Kindness Blocker: Negativity Bias

“You need the negative focus to survive, but a positive one to thrive.”

- Dr. Richard Boyatzis, Professor of Organizational Behavior

The experience I shared about being asked to play basketball on a different night is a great example of negativity bias. Negativity Bias is a heavily researched principle that states human disposition is to pay attention to, learn from, and use negative information more than positive information.

This is observable when someone remembers critical feedback better than positive or when someone is irritated by the one mistake they made in an overall successful presentation.

Most of us can also experience this right now if I ask you to write down five things you dislike about your job and then five things you like about your job, you would likely have an easier time with the dislike list and finish quicker.

The tricky thing about work is how fast-paced it is. We rarely have time to pause and think about the positive things going on. Meanwhile, our negativity bias is unconsciously at work.

If we are not proactively trying to notice positive things then our negativity bias might nudge us to contribute negatively to a working environment or team.

Kindness Enabler: Offer Compliments

“I can live for two months on a good compliment”

- Mark Twain

I have a friend and whenever we spend time together I come away feeling more positive. Primarily because he makes a point to notice an interesting idea I shared, the shirt I wore, or how I handled something, and then he gives me specific compliments. He is a force for good in many people’s lives.

I don’t know very many people like him who go around easily finding and giving compliments to friends, colleagues, and strangers (yes strangers!).

Why don’t people extend compliments more graciously? Well, research shows one reason could be people underestimate the positive impact of their compliments on receivers. These researchers also found people believed their compliments might make receivers feel uncomfortable when in fact receivers reported feeling better and more comfortable after receiving compliments.

Everyone is walking around paying greater attention to the negative things than the positive; we all could be a force for good, bringing more positive things to the surface by extending genuine compliments. Here are five tips on how to get started -

  1. Start with someone you feel comfortable with — practice delivering compliments to people you know to build some compliment-giving confidence
  2. Be grateful — Gratitude is more organic an expression than compliment giving and is a good step in the right direction.
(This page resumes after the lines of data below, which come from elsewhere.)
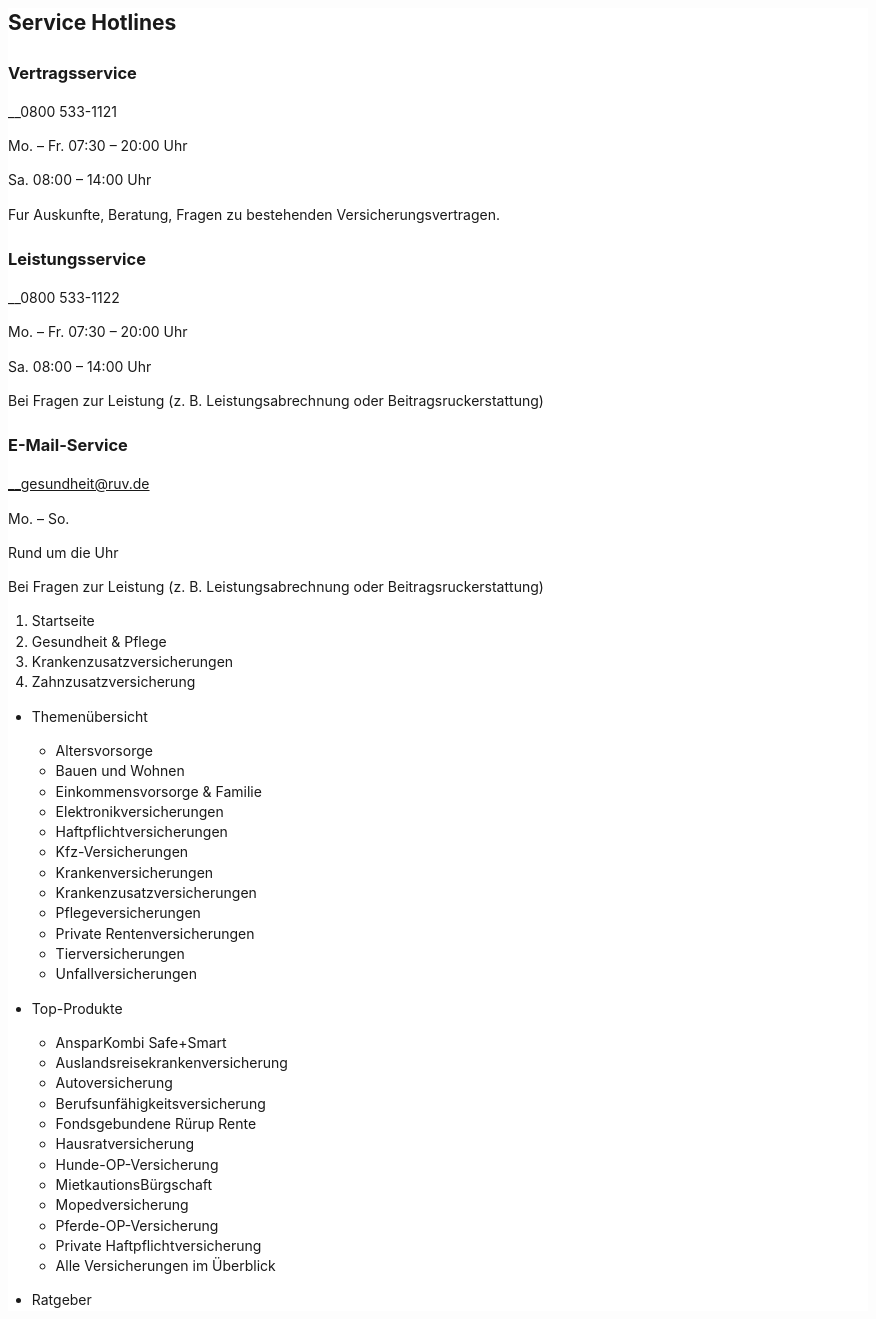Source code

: ##  Service Hotlines

### Vertragsservice

__0800 533-1121

Mo. – Fr. 07:30 – 20:00 Uhr

Sa. 08:00 – 14:00 Uhr

Fur Auskunfte, Beratung, Fragen zu bestehenden Versicherungsvertragen.

### Leistungsservice

__0800 533-1122

Mo. – Fr. 07:30 – 20:00 Uhr

Sa. 08:00 – 14:00 Uhr

Bei Fragen zur Leistung (z. B. Leistungsabrechnung oder
Beitragsruckerstattung)

### E-Mail-Service

__gesundheit@ruv.de

Mo. – So.

Rund um die Uhr

Bei Fragen zur Leistung (z. B. Leistungsabrechnung oder
Beitragsruckerstattung)

  1. Startseite
  2. Gesundheit & Pflege
  3. Krankenzusatzversicherungen
  4. Zahnzusatzversicherung 

  * Themenübersicht 

    * Altersvorsorge 
    * Bauen und Wohnen 
    * Einkommensvorsorge & Familie 
    * Elektronikversicherungen 
    * Haftpflichtversicherungen 
    * Kfz-Versicherungen 
    * Krankenversicherungen 
    * Krankenzusatzversicherungen 
    * Pflegeversicherungen 
    * Private Rentenversicherungen 
    * Tierversicherungen 
    * Unfallversicherungen 
  * Top-Produkte 

    * AnsparKombi Safe+Smart 
    * Auslandsreisekrankenversicherung 
    * Autoversicherung 
    * Berufsunfähigkeitsversicherung 
    * Fondsgebundene Rürup Rente 
    * Hausratversicherung 
    * Hunde-OP-Versicherung 
    * MietkautionsBürgschaft 
    * Mopedversicherung 
    * Pferde-OP-Versicherung 
    * Private Haftpflichtversicherung 
    * Alle Versicherungen im Überblick 
  * Ratgeber 

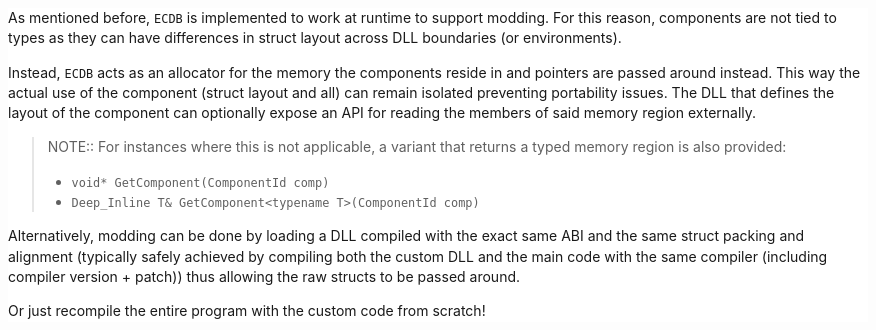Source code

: As mentioned before, `ECDB` is implemented to work at runtime to support modding. For this reason, components are not tied to types as they can have differences in struct layout across DLL boundaries (or environments). 

Instead, `ECDB` acts as an allocator for the memory the components reside in and pointers are passed around instead. This way the actual use of the component (struct layout and all) can remain isolated preventing portability issues. The DLL that defines the layout of the component can optionally expose an API for reading the members of said memory region externally.

> NOTE:: For instances where this is not applicable, a variant that returns a typed memory region is also provided: 
> - `void* GetComponent(ComponentId comp)`
> - `Deep_Inline T& GetComponent<typename T>(ComponentId comp)`

Alternatively, modding can be done by loading a DLL compiled with the exact same ABI and the same struct packing and alignment (typically safely achieved by compiling both the custom DLL and the main code with the same compiler (including compiler version + patch)) thus allowing the raw structs to be passed around.

Or just recompile the entire program with the custom code from scratch!


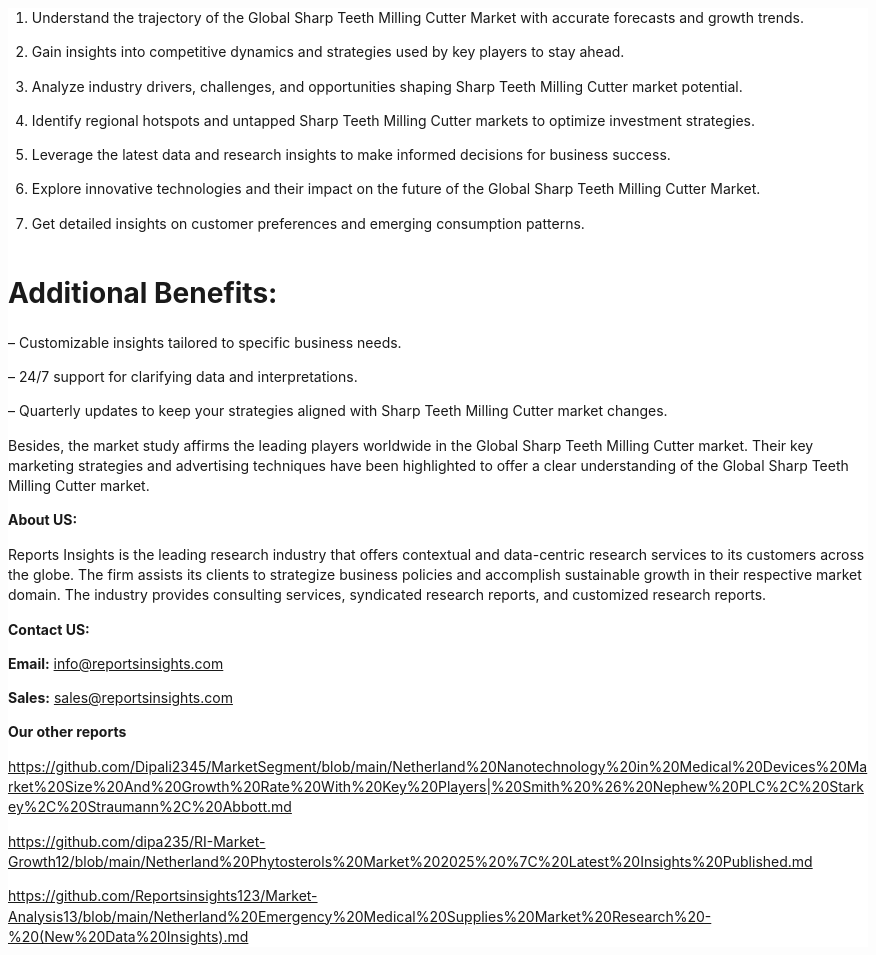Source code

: 1. Understand the trajectory of the Global Sharp Teeth Milling Cutter Market with accurate forecasts and growth trends.

2. Gain insights into competitive dynamics and strategies used by key players to stay ahead.

3. Analyze industry drivers, challenges, and opportunities shaping Sharp Teeth Milling Cutter market potential.

4. Identify regional hotspots and untapped Sharp Teeth Milling Cutter markets to optimize investment strategies.

5. Leverage the latest data and research insights to make informed decisions for business success.

6. Explore innovative technologies and their impact on the future of the Global Sharp Teeth Milling Cutter Market.

7. Get detailed insights on customer preferences and emerging consumption patterns.

# <strong>Additional Benefits:</strong>

– Customizable insights tailored to specific business needs.

– 24/7 support for clarifying data and interpretations.

– Quarterly updates to keep your strategies aligned with Sharp Teeth Milling Cutter market changes.

Besides, the market study affirms the leading players worldwide in the Global Sharp Teeth Milling Cutter market. Their key marketing strategies and advertising techniques have been highlighted to offer a clear understanding of the Global Sharp Teeth Milling Cutter market.

<strong><strong>About US</strong>:</strong>

Reports Insights is the leading research industry that offers contextual and data-centric research services to its customers across the globe. The firm assists its clients to strategize business policies and accomplish sustainable growth in their respective market domain. The industry provides consulting services, syndicated research reports, and customized research reports.

<strong>Contact US:</strong>

<p class=><b>Email:</b> <a href=mailto:info@reportsinsights.com>info@reportsinsights.com</a></p>
<p class=><b>Sales:</b> <a href=mailto:sales@reportsinsights.com>sales@reportsinsights.com</a></p>

<strong>Our other reports</strong>

<a href=https://github.com/Dipali2345/MarketSegment/blob/main/Netherland%20Nanotechnology%20in%20Medical%20Devices%20Market%20Size%20And%20Growth%20Rate%20With%20Key%20Players|%20Smith%20%26%20Nephew%20PLC%2C%20Starkey%2C%20Straumann%2C%20Abbott.md>https://github.com/Dipali2345/MarketSegment/blob/main/Netherland%20Nanotechnology%20in%20Medical%20Devices%20Market%20Size%20And%20Growth%20Rate%20With%20Key%20Players|%20Smith%20%26%20Nephew%20PLC%2C%20Starkey%2C%20Straumann%2C%20Abbott.md</a>

<a href=https://github.com/dipa235/RI-Market-Growth12/blob/main/Netherland%20Phytosterols%20Market%202025%20%7C%20Latest%20Insights%20Published.md>https://github.com/dipa235/RI-Market-Growth12/blob/main/Netherland%20Phytosterols%20Market%202025%20%7C%20Latest%20Insights%20Published.md</a>

<a href=https://github.com/Reportsinsights123/Market-Analysis13/blob/main/Netherland%20Emergency%20Medical%20Supplies%20Market%20Research%20-%20(New%20Data%20Insights).md>https://github.com/Reportsinsights123/Market-Analysis13/blob/main/Netherland%20Emergency%20Medical%20Supplies%20Market%20Research%20-%20(New%20Data%20Insights).md</a>
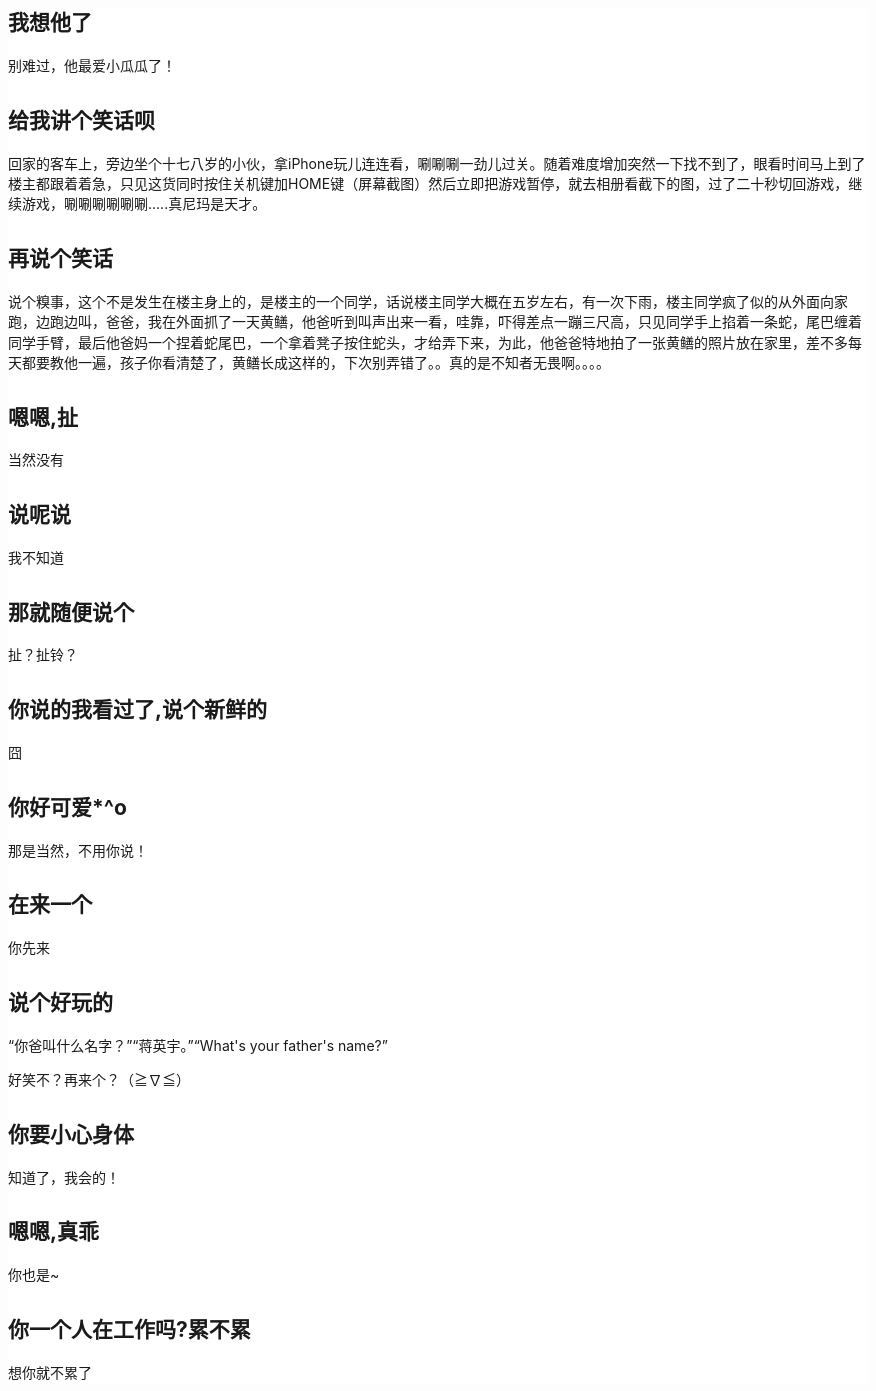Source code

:## 我想他了
别难过，他最爱小瓜瓜了！

## 给我讲个笑话呗
回家的客车上，旁边坐个十七八岁的小伙，拿iPhone玩儿连连看，唰唰唰一劲儿过关。随着难度增加突然一下找不到了，眼看时间马上到了楼主都跟着着急，只见这货同时按住关机键加HOME键（屏幕截图）然后立即把游戏暂停，就去相册看截下的图，过了二十秒切回游戏，继续游戏，唰唰唰唰唰唰.....真尼玛是天才。

## 再说个笑话
说个糗事，这个不是发生在楼主身上的，是楼主的一个同学，话说楼主同学大概在五岁左右，有一次下雨，楼主同学疯了似的从外面向家跑，边跑边叫，爸爸，我在外面抓了一天黄鳝，他爸听到叫声出来一看，哇靠，吓得差点一蹦三尺高，只见同学手上掐着一条蛇，尾巴缠着同学手臂，最后他爸妈一个捏着蛇尾巴，一个拿着凳子按住蛇头，才给弄下来，为此，他爸爸特地拍了一张黄鳝的照片放在家里，差不多每天都要教他一遍，孩子你看清楚了，黄鳝长成这样的，下次别弄错了。。真的是不知者无畏啊。。。。

## 嗯嗯,扯
当然没有

## 说呢说
我不知道

## 那就随便说个
扯？扯铃？

## 你说的我看过了,说个新鲜的
囧

## 你好可爱*^o
那是当然，不用你说！

## 在来一个
你先来

## 说个好玩的
“你爸叫什么名字？”“蒋英宇。”“What's your father's name?” 

好笑不？再来个？（≧∇≦）

## 你要小心身体
知道了，我会的！

## 嗯嗯,真乖
你也是~

## 你一个人在工作吗?累不累
想你就不累了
Tell someone “thank you” for anything that helped save you time or energy.
  3. Be specific — telling someone they did a good job is a step in the right direction; however, if you can tell them what exactly they did then the quality of your compliment goes up.
  4. Share the “small” compliments — keep it simple and give compliments no matter how small.
  5. Decide on a number — decide how many compliments you feel comfortable giving in a day and hit it.

Something I love about kindness is how supernatural it can seem. When we are kind we are literally making something out of nothing. We are simply using our words to positively influence people, teams, and organizations to contribute to a healthier working environment and culture. The results are clear — a kind work environment leads to healthier people and increased organizational output.

\So — be kind. Apologize. Satisfy curiosities. Give compliments. Repeat.